Задели подсвечник на высокой ножке, и вспыхнул край шелковой кулисы.
— Пожарный рукав, живо! — кричал Валентин. Как бы прибыльный заказ не обернулся непоправимым убытком, а то и вообще гибелью заведения! Если пламя доберется до поролоновых ветвей — прощай, ресторанчик «Под платаном»!
Огонь загасили быстро, и Джузеппе, перехватив шланг, направил струю на дерущихся.
Но и это Маргариту не охладило.
А остановил ее… знакомый саркастический смех. Презрительный и холодный. И хлесткий, как пощечина.
Что ж, истерику именно пощечиной и прерывают. К Львице мгновенно вернулся человеческий облик.
Рита огляделась: что это она натворила? И ужаснулась.
Лучано лежал на полу, свернувшись калачиком и закрыв израненное лицо руками. Он тихонько постанывал.
А тот, другой… тот единственный и ненавистный, он все смеялся. Веселишься, тварь? Что ж, поглядим, кому выпадет смеяться последним.
И она склонилась над итальянцем:
— Больно тебе, миленький? Лучано, прости меня, пожалуйста. Я… знаешь, я просто перепутала: что-то в голове помутилось. Я не хотела!
Ну и придумала объяснение, глупее не бывает! Самой стало и стыдно, и смешно. И досадно… за все. И жалко себя, и загубленного праздника, и растоптанных надежд. Растоптанных этими грязными резиновыми банными шлепанцами!
Рядом с Лучано барахтала лапками перевернутая брюшком кверху черепашка, которую в пылу драки смахнули со стола. И черепашку стало жаль тоже.
— Лучано! — прошептала Маргарита. — Поедем, я с тобой, я к тебе. Буду лечить, ухаживать…
Джерми сразу перестал стонать:
— Правда?
— Конечно.
Она помогла ему подняться и взяла черепашку с паркета.
Львица снова стала королевой:
— Спасибо всем за приятный вечер. Валентин, все было блестяще. Оплата двойная. Гасите свечи!
И именинница направилась к выходу, нежно положив растрепанную голову на плечо вконец одуревшему Лучано.
Джузеппе подвел итог:
— Бабий ум — что коромысло: и криво, и зарубисто, и на два конца!

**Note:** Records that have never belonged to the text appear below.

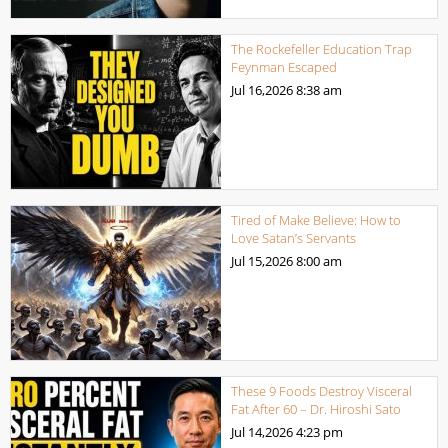
The Rockefeller Education Trap
Feynman Escaped
Jul 16,2026
8:38 am
Tired of Make Believe: How to
Love Satan’s Servants
Jul 15,2026
8:00 am
These 9 Foods Destroy Visceral
Fat After 60 – Dr. Hiroshi Sato
Jul 14,2026
4:23 pm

И он галантно подал руку невозмутимой Матильде.
Черепашка на тумбочке не подавала признаков жизни. Точно так же затаился и Лучано. Лежа поверх покрывала, он млел от прикосновений Маргаритиных пальцев к его синякам и ссадинам. Не шевелился, почти не дышал, лишь бы не спугнуть привалившего ему блаженства. Как он был благодарен этим ранениям, так портившим его внешний вид! «Не было бы счастья, да несчастье помогло», — сказал бы Джузеппе, увидев хозяина в эту минуту. А сам Лучано готов был пропеть из «Фауста»:
— Остановись, мгновенье, ты прекрасно! — но, естественно, не пел. Музыка звучала у него в душе.